C'est une question difficile, à laquelle il n'y a pas de réponse totalement satisfaisante, mais il existe quand même plusieurs certitudes que nous devrions prendre en compte.
Tout d'abord, le système étatique moyen-oriental que nous avons connu ne renaîtra pas de ces cendres. La question est donc de savoir quoi faire face à des États comme l'État irakien, qui sont en phase d'effondrement.
Je peux illustrer ce dilemme à travers une initiative américaine récente. Les Américains ont compris, je crois, - même s'il existe des divergences au Congrès entre républicains et démocrates - que l'armée irakienne ne fait pas le poids devant l'État islamique, et qu'il vaut mieux s'adresser directement aux Kurdes et aux Arabes sunnites.
Un vote d'intention récent du Congrès américain envisageait l'armement des forces armées kurdes et d'une garde nationale arabe sunnite, comme s'il s'agissait d'ethnies indépendantes, sans passer par le gouvernement central irakien. Vous imaginez la levée de boucliers de la part des officiels irakiens et, plus précisément, des Chiites qui se veulent, parce qu'ils sont majoritaires en Irak mais qu'ils se savent minoritaires à l'échelle du monde arabe, les derniers gardiens du temple de l'État irakien !
La réaction de Moqtada al-Sadr a été extrêmement véhémente : il a en effet menacé directement les Américains, s'ils mettaient en application, je cite, « leur plan américano-sioniste de division de l'Irak sur des bases confessionnelles ». À sa suite, on a vu le Premier ministre irakien Haïder al-Abadi dénoncer ce plan, et l'ayatollah al-Sistani a surenchéri en disant combien il réprouvait une telle initiative.

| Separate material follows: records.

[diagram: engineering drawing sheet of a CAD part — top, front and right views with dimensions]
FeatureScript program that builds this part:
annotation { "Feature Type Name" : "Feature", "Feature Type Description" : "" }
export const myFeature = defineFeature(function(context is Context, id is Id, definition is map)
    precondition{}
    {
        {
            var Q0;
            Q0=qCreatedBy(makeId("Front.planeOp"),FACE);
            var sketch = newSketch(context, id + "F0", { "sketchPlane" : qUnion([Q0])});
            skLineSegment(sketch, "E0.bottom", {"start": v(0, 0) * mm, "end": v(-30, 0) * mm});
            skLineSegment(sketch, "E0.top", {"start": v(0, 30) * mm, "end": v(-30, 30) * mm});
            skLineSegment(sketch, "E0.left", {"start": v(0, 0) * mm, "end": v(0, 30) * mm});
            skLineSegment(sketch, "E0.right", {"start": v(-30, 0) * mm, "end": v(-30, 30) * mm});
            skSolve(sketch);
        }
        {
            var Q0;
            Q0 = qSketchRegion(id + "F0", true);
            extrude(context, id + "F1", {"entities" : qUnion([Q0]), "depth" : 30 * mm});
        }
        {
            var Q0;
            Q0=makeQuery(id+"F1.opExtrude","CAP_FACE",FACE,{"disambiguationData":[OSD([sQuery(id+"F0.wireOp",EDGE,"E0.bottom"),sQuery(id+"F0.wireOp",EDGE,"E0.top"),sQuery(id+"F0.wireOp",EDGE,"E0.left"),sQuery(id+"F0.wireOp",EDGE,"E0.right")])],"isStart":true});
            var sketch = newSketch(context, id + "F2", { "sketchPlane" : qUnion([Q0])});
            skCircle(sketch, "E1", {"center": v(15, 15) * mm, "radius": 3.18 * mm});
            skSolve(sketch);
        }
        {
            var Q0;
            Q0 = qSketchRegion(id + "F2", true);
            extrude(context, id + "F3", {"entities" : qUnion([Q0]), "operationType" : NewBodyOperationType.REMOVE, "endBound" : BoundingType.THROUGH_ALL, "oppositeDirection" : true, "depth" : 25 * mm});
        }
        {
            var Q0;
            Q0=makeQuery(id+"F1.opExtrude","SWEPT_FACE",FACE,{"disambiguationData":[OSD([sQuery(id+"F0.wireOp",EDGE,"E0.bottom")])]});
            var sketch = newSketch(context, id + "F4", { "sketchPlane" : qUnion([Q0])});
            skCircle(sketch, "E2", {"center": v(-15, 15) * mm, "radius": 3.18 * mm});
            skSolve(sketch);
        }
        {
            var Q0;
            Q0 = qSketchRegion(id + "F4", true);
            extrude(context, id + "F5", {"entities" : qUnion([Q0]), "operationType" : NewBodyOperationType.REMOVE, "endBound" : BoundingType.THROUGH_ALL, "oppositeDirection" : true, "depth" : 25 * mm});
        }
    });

La question se pose effectivement : existe-t-il une solution politique dans le cadre des institutions irakiennes actuelles ? Je ne le pense pas. Le gouvernement irakien ne représente plus l'ensemble de la population irakienne. Même si l'on trouve des Kurdes au sein du gouvernement, ils n'y sont que pour des raisons tactiques, et force est de constater qu'ils ne représentent pas l'immense majorité des Arabes sunnites qui, malgré quelques défections, continuent à prêter allégeance à l'État islamique.
C'est donc un gouvernement, plus qu'un État, qui représente une partie de la société, et surtout des partis religieux chiites, et qui, même s'il le voulait, ne pourrait s'ouvrir. On a beaucoup glosé sur les pressions occidentales sur Nourine al-Maliki, visant à l'inciter à inclure les Arabes sunnites dans le gouvernement. Toutefois, on n'a pas pris en compte le fait que Nourine al-Maliki n'avait pas les moyens d'imposer son autorité. Même qu'il avait voulu les inclure, il ne le pouvait pas. Tout ce qu'il donne aux uns, ils le retirent en effet aux autres, c'est-à-dire à sa propre base « politique », et plutôt confessionnelle.

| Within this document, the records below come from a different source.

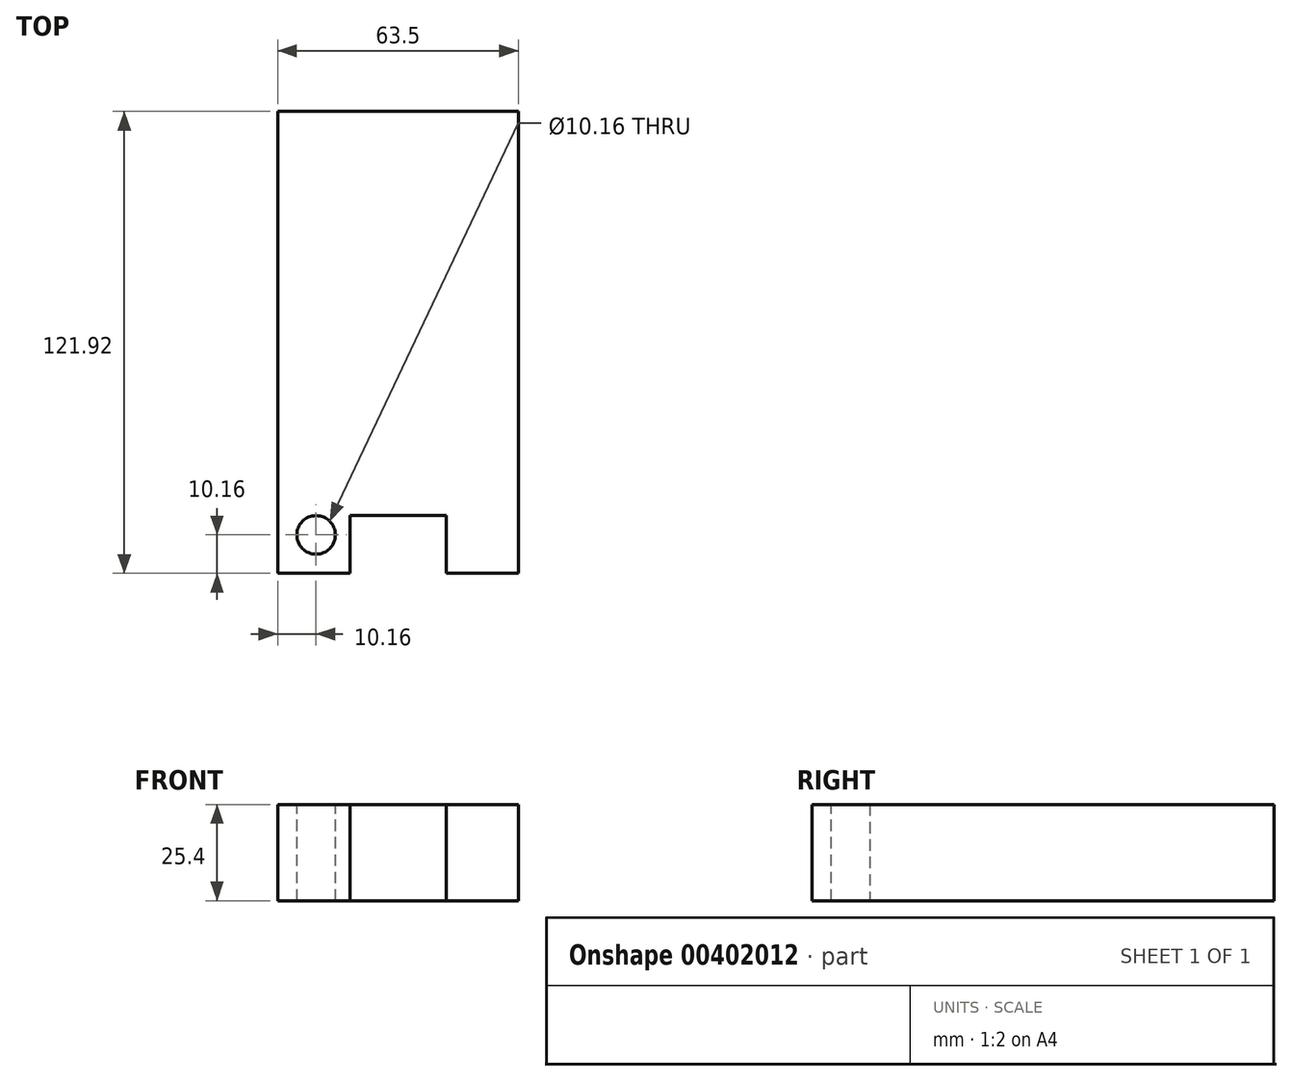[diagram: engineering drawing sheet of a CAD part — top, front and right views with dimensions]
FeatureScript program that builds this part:
annotation { "Feature Type Name" : "Feature", "Feature Type Description" : "" }
export const myFeature = defineFeature(function(context is Context, id is Id, definition is map)
    precondition{}
    {
        {
            var Q0;
            Q0=qCreatedBy(makeId("Top.planeOp"),FACE);
            var sketch = newSketch(context, id + "F0", { "sketchPlane" : qUnion([Q0])});
            skLineSegment(sketch, "E0.bottom", {"start": v(31.75, 60.96) * mm, "end": v(-31.75, 60.96) * mm});
            skLineSegment(sketch, "E0.left", {"start": v(31.75, 60.96) * mm, "end": v(31.75, -60.96) * mm});
            skLineSegment(sketch, "E0.right", {"start": v(-31.75, 60.96) * mm, "end": v(-31.75, -60.96) * mm});
            skPoint(sketch, "E0.middle", {"position": v(0, 0) * mm});
            skLineSegment(sketch, "E1.top", {"start": v(-12.7, -45.72) * mm, "end": v(12.7, -45.72) * mm});
            skLineSegment(sketch, "E1.left", {"start": v(-12.7, -60.96) * mm, "end": v(-12.7, -45.72) * mm});
            skLineSegment(sketch, "E1.right", {"start": v(12.7, -60.96) * mm, "end": v(12.7, -45.72) * mm});
            skLineSegment(sketch, "E2", {"start": v(-31.75, -60.96) * mm, "end": v(-12.7, -60.96) * mm});
            skLineSegment(sketch, "E3", {"start": v(12.7, -60.96) * mm, "end": v(31.75, -60.96) * mm});
            skSolve(sketch);
        }
        {
            var Q0;
            Q0 = qSketchRegion(id + "F0", true);
            extrude(context, id + "F1", {"entities" : qUnion([Q0]), "depth" : 25.4 * mm});
        }
        {
            var Q0;
            Q0=makeQuery(id+"F1.opExtrude","CAP_FACE",FACE,{"disambiguationData":[OSD([sQuery(id+"F0.wireOp",EDGE,"E0.bottom"),sQuery(id+"F0.wireOp",EDGE,"E0.left"),sQuery(id+"F0.wireOp",EDGE,"E0.right"),sQuery(id+"F0.wireOp",EDGE,"E1.top"),sQuery(id+"F0.wireOp",EDGE,"E1.left"),sQuery(id+"F0.wireOp",EDGE,"E1.right"),sQuery(id+"F0.wireOp",EDGE,"E2"),sQuery(id+"F0.wireOp",EDGE,"E3")])],"isStart":false});
            var sketch = newSketch(context, id + "F2", { "sketchPlane" : qUnion([Q0])});
            skCircle(sketch, "E4", {"center": v(-21.59, -50.8) * mm, "radius": 5.08 * mm});
            skSolve(sketch);
        }
        {
            var Q0;
            Q0 = qSketchRegion(id + "F2", true);
            extrude(context, id + "F3", {"entities" : qUnion([Q0]), "operationType" : NewBodyOperationType.REMOVE, "oppositeDirection" : true, "depth" : 25.4 * mm});
        }
    });
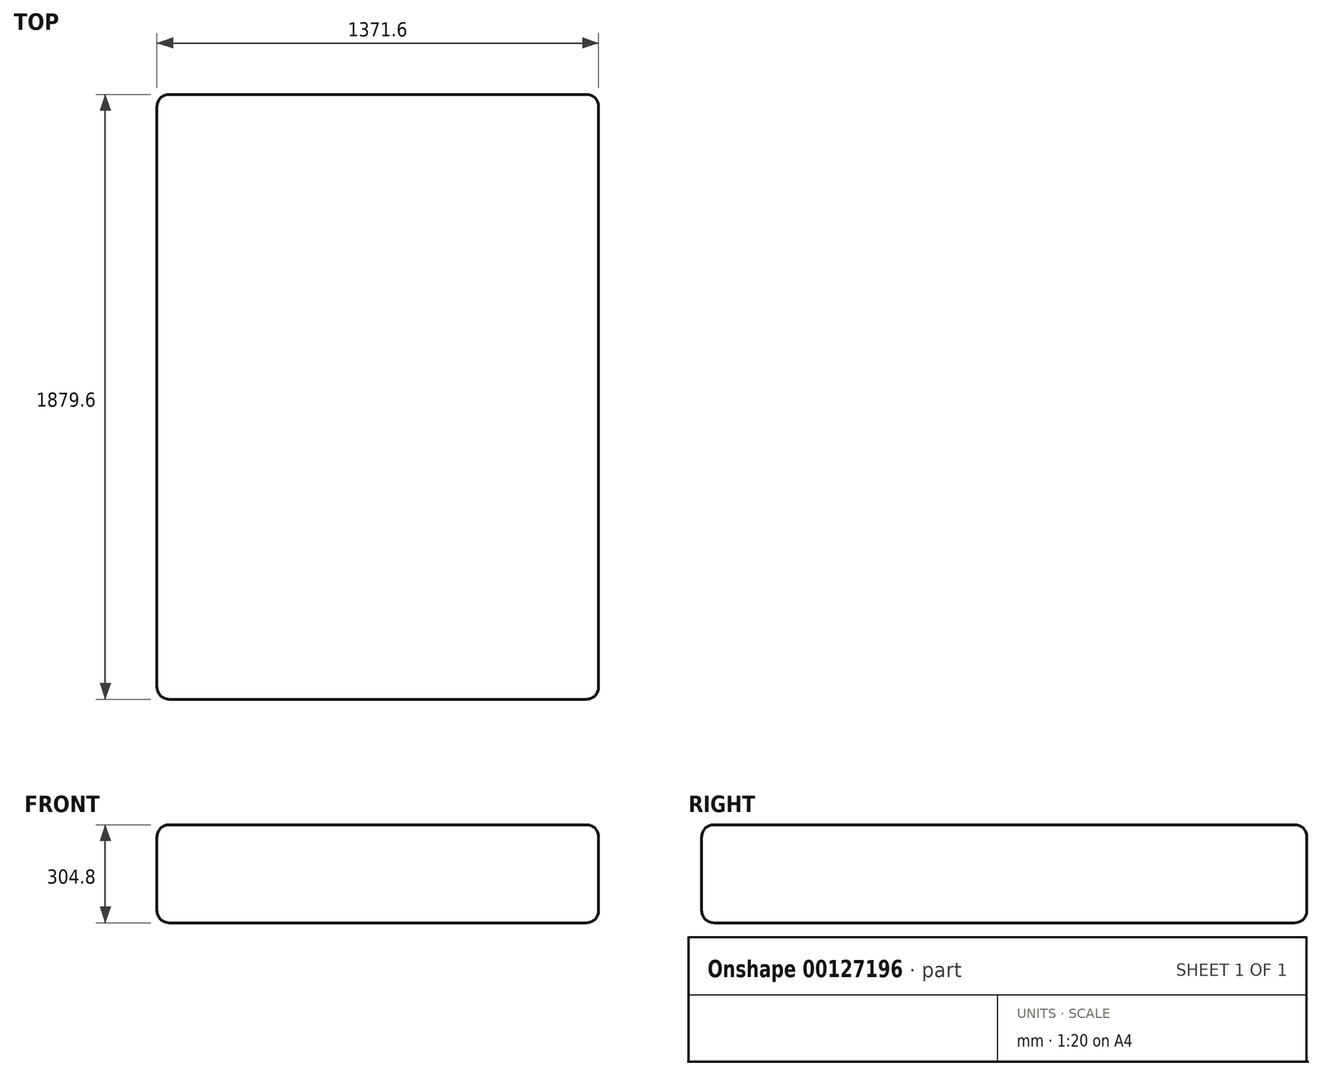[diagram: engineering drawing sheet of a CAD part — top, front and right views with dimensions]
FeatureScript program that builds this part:
annotation { "Feature Type Name" : "Feature", "Feature Type Description" : "" }
export const myFeature = defineFeature(function(context is Context, id is Id, definition is map)
    precondition{}
    {
        {
            var Q0;
            Q0=qCreatedBy(makeId("Front.planeOp"),FACE);
            var sketch = newSketch(context, id + "F0", { "sketchPlane" : qUnion([Q0])});
            skLineSegment(sketch, "E0.bottom", {"start": v(647.7, -152.4) * mm, "end": v(-647.7, -152.4) * mm});
            skLineSegment(sketch, "E0.top", {"start": v(647.7, 152.4) * mm, "end": v(-647.7, 152.4) * mm});
            skLineSegment(sketch, "E0.left", {"start": v(685.8, -114.3) * mm, "end": v(685.8, 114.3) * mm});
            skLineSegment(sketch, "E0.right", {"start": v(-685.8, -114.3) * mm, "end": v(-685.8, 114.3) * mm});
            skPoint(sketch, "E0.middle", {"position": v(0, 0) * mm});
            skPoint(sketch, "E1.visualSharp", {"position": v(-685.8, 152.4) * mm});
            skArc(sketch, "E1.filletArc", {"start": v(-647.7, 152.4) * mm, "mid": v(-674.64, 141.24) * mm, "end": v(-685.8, 114.3) * mm});
            skPoint(sketch, "E2.visualSharp", {"position": v(-685.8, -152.4) * mm});
            skArc(sketch, "E2.filletArc", {"start": v(-685.8, -114.3) * mm, "mid": v(-674.64, -141.24) * mm, "end": v(-647.7, -152.4) * mm});
            skPoint(sketch, "E3.visualSharp", {"position": v(685.8, -152.4) * mm});
            skArc(sketch, "E3.filletArc", {"start": v(647.7, -152.4) * mm, "mid": v(674.64, -141.24) * mm, "end": v(685.8, -114.3) * mm});
            skPoint(sketch, "E4.visualSharp", {"position": v(685.8, 152.4) * mm});
            skArc(sketch, "E4.filletArc", {"start": v(685.8, 114.3) * mm, "mid": v(674.64, 141.24) * mm, "end": v(647.7, 152.4) * mm});
            skSolve(sketch);
        }
        {
            var Q0;
            Q0=qSketchRegion(id+"F0",true);
            extrude(context, id + "F1", {"entities" : qUnion([Q0]), "depth" : 1879.6 * mm, "offsetDistance" : 25.4 * mm});
        }
        {
            var Q0;
            Q0=makeQuery(id+"F1.opExtrude","CAP_EDGE",EDGE,{"disambiguationData":[OSD([sQuery(id+"F0.wireOp",EDGE,"E0.left")])],"isStart":false});
            var Q1;
            Q1=makeQuery(id+"F1.opExtrude","SWEPT_EDGE",EDGE,{"disambiguationData":[OSD([sQuery(id+"F0.wireOp",EDGE,"E0.top"),sQuery(id+"F0.wireOp",EDGE,"E4.filletArc")])]});
            var Q2;
            Q2=makeQuery(id+"F1.opExtrude","CAP_EDGE",EDGE,{"disambiguationData":[OSD([sQuery(id+"F0.wireOp",EDGE,"E0.left")])],"isStart":true});
            fillet(context, id + "F2", {"entities" : qUnion([Q0, Q1, Q2]), "radius" : 38.1 * mm, "tangentPropagation" : true, "allowEdgeOverflow" : false});
        }
    });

Ce système « à la libanaise », qui fonctionne déjà très mal au Liban, ne peut fonctionner dans le cadre de communautés aussi importantes que les trois grandes communautés irakiennes. La question qui se pose pour les diplomaties occidentales est de savoir si elles doivent ou non reconnaître que l'action militaire ne mènera à rien, sinon à renforcer l'État islamique, qui nous présente comme une coalition de « croisés dirigée contre l'islam ».
La question se pose aussi de savoir jusqu'où aller dans la reconnaissance de l'autonomie par rapport à un gouvernement qui n'est plus représentatif des Kurdes, ni des Arabes sunnites. Cela a déjà été le cas lorsque nous avons reçu des généraux kurdes. On ne dissociera pas les Arabes sunnites de l'État islamique si on ne leur offre pas mieux que l'État islamique. Or, l'État islamique, localement, a donné le pouvoir aux acteurs locaux, ce qui constitue ce qu'une tribu ou un quartier peut désirer dans le contexte actuel. Tant qu'on ne fait pas mieux et qu'on n'apporte pas un projet politique à une communauté qui s'estime à juste titre discriminée, il n'y aura pas de résultat, encore moins si notre action se limite à des bombardements aériens.